A while ago, I took a LinkedIn course that explained the secret sauce to a writer’s success. It was interesting, but this course seemed to be targeted toward journalism. Unfortunately, I didn’t finish the course as my ‘free’ window expired. I believe that the course was called ‘Write like an Elite Writer’, but don’t hold me to it. The teacher was well-spoken and knew his stuff. I watched enough of his course to glean what I needed, and pass along what I thought was helpful to my followers.
So, what’s this secret sauce to an elite writer?
Apparently there are four ingredients. Simplicity. Clarity. Elegance. Evocativeness.
The teacher breaks down the ‘ingredients’ that make up the secret sauce in each module. Mostly I found his teachings loaded with common sense. It’s like in the book, The Secret, the author reveals that it’s ‘like attract like’ or the Law of Attraction that will help you manifest the life of your dreams. But we all know there’s more to that than meets the eye. You just don’t go sit on your couch, and ask for a brand new car to show up in your driveway. Though, that would be awesome! You must take action. Even if it’s baby steps. In the case of writing a book, that means putting in the sweat equity needed by showing up at your computer and getting the words down. Even if it’s only a paragraph a day, you’re still taking action.
Here are ten takeaways I reaped from this course:
· Write with integrity. Never showoff or impress. Be true to yourself.
· Simplify your writing by cutting out needless words.
· Cultivate sensitivity to your readers.
· Write for your readers.
· Know your intent. Are you writing to inform? Persuade? Entertain? Inspire? Figure that out, and you’re halfway there.

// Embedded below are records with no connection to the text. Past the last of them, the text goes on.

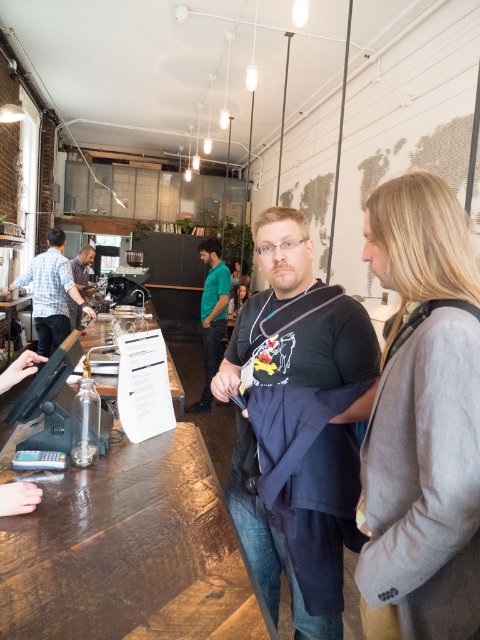
You are standing at the entrance of the coffee shop and want to walk towards the two points marked in the image. Which point, point (x=207, y=360) or point (x=80, y=272), will you reach first?

Point (x=207, y=360) is closer to the viewer than point (x=80, y=272), so you will reach point (x=207, y=360) first.

You are standing in the coffee shop and notice a point at coordinates (212, 316). What object is located at this point?

The point at coordinates (212, 316) corresponds to the green fabric shirt at center.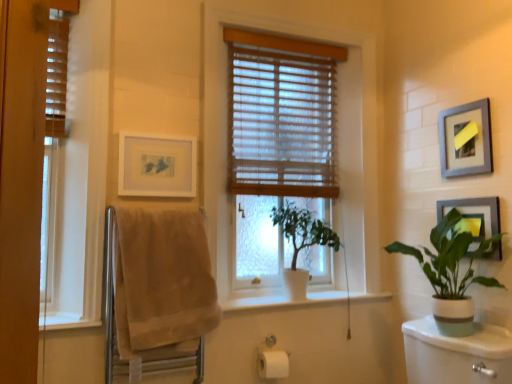
Question: Could metallic silver picture frame at upper right, marked as the 2th picture frame in a left-to-right arrangement, be considered to be inside white matte picture frame at upper left, which ranks as the 3th picture frame in right-to-left order?

Choices:
 (A) yes
 (B) no

Answer: (B)

Question: From a real-world perspective, is white matte picture frame at upper left, which ranks as the 3th picture frame in right-to-left order, located higher than metallic silver picture frame at upper right, marked as the 2th picture frame in a left-to-right arrangement?

Choices:
 (A) yes
 (B) no

Answer: (B)

Question: From the image's perspective, would you say white matte picture frame at upper left, acting as the first picture frame starting from the left, is positioned over metallic silver picture frame at upper right, marked as the 2th picture frame in a left-to-right arrangement?

Choices:
 (A) yes
 (B) no

Answer: (B)

Question: Does white matte picture frame at upper left, which ranks as the 3th picture frame in right-to-left order, have a greater height compared to metallic silver picture frame at upper right, the 2th picture frame from the right?

Choices:
 (A) no
 (B) yes

Answer: (A)

Question: Is white matte picture frame at upper left, which ranks as the 3th picture frame in right-to-left order, in contact with metallic silver picture frame at upper right, marked as the 2th picture frame in a left-to-right arrangement?

Choices:
 (A) yes
 (B) no

Answer: (B)

Question: Is white matte plant at center, the 2th houseplant viewed from the right, in front of or behind wooden blinds at center, the second window when ordered from front to back, in the image?

Choices:
 (A) behind
 (B) front

Answer: (A)

Question: From a real-world perspective, is white matte plant at center, the 2th houseplant viewed from the right, physically located above or below wooden blinds at center, which is the 1th window from back to front?

Choices:
 (A) above
 (B) below

Answer: (B)

Question: Is white matte plant at center, the 2th houseplant viewed from the right, taller or shorter than wooden blinds at center, the second window when ordered from front to back?

Choices:
 (A) short
 (B) tall

Answer: (A)

Question: Is white matte plant at center, the 2th houseplant viewed from the right, inside or outside of wooden blinds at center, which is the 1th window from back to front?

Choices:
 (A) outside
 (B) inside

Answer: (B)

Question: Is point (288, 276) closer or farther from the camera than point (73, 244)?

Choices:
 (A) closer
 (B) farther

Answer: (B)

Question: Based on their positions, is white matte plant at center, which is counted as the first houseplant, starting from the left, located to the left or right of wooden blinds at left, acting as the 2th window starting from the back?

Choices:
 (A) left
 (B) right

Answer: (B)

Question: Choose the correct answer: Is white matte plant at center, which is counted as the first houseplant, starting from the left, inside wooden blinds at left, acting as the 1th window starting from the left, or outside it?

Choices:
 (A) outside
 (B) inside

Answer: (A)

Question: From a real-world perspective, relative to wooden blinds at left, acting as the 1th window starting from the left, is white matte plant at center, which is counted as the first houseplant, starting from the left, vertically above or below?

Choices:
 (A) below
 (B) above

Answer: (A)

Question: Visually, is white matte plant at center, the 2th houseplant viewed from the right, positioned to the left or to the right of metallic silver picture frame at upper right, the 2th picture frame from the right?

Choices:
 (A) right
 (B) left

Answer: (B)

Question: Is white matte plant at center, the 2th houseplant viewed from the right, bigger or smaller than metallic silver picture frame at upper right, marked as the 2th picture frame in a left-to-right arrangement?

Choices:
 (A) big
 (B) small

Answer: (A)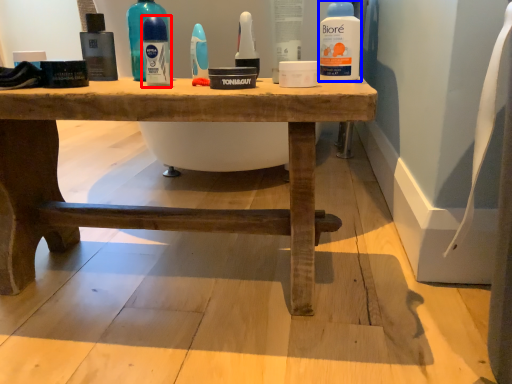
Question: Which point is further to the camera, mouthwash (highlighted by a red box) or cleaning product (highlighted by a blue box)?

Choices:
 (A) mouthwash
 (B) cleaning product

Answer: (A)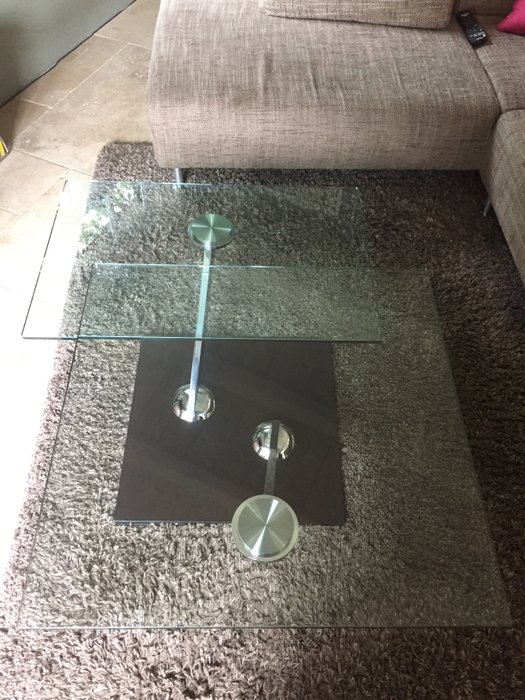
This screenshot has width=525, height=700. What are the coordinates of `tan tiled floor` in the screenshot? It's located at (113, 83).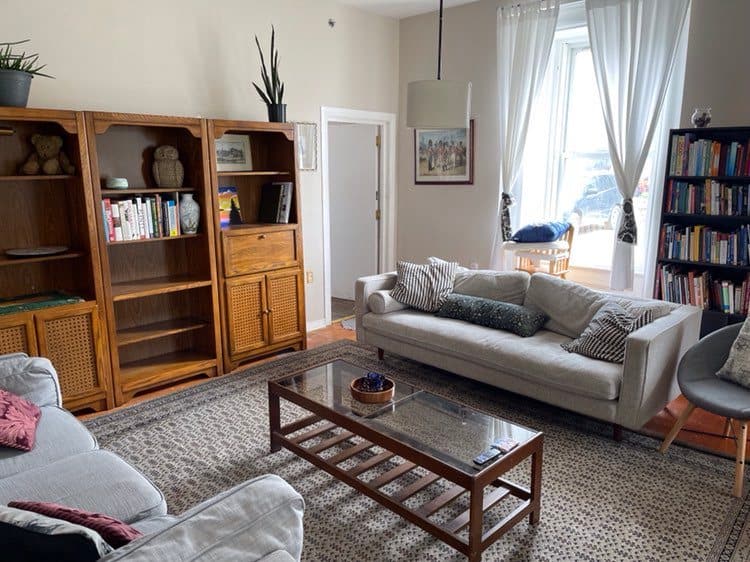
In order to click on white striped pillow in this screenshot , I will do `click(416, 290)`, `click(625, 326)`.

· Aspire for beauty. Get your ideas to flow more gracefully.
· Balance the four ingredients like an artist. Don’t be obsessed with perfection, and try to relax.
· Simplicity calls for tight writing, so avoid flowery language.
· Get rid of careless repetition. Don’t ramble. Share only what the reader needs to know. Writers are notorious for TMI (too much information).
· Don’t be a lazy writer!
The last point is a no-brainer. The above information is nothing new. The teacher did give examples and
solutions to make your writing cleaner and crisper. Still, many authors out there don’t heed the above advice, making their writing sloppy and unprofessional enough to let their readers down to the point of never buying another one of their books again. If you’re an author, don’t let this be you. If you’re a reader, share how you felt about the book (good or bad) through a review or even contacting the author personally. Trust me, we’d sure appreciate it!
I guess the takeaway from this course is that if you use the secret sauce (simplicity, clarity, elegance, and evocativeness) in your prose, you’ll raise yourself to the level of not just being an elite writer, but feeling that you’re one too. And isn’t that what we writers strive for? To better our best? If you’re a writer, do you incorporate any of these ingredients in your writing? Readers, have you ever dropped an author because their book lacked sensitivity? Would love to read your comments. Cheers and thanks for taking the time to read my blog. I appreciate you!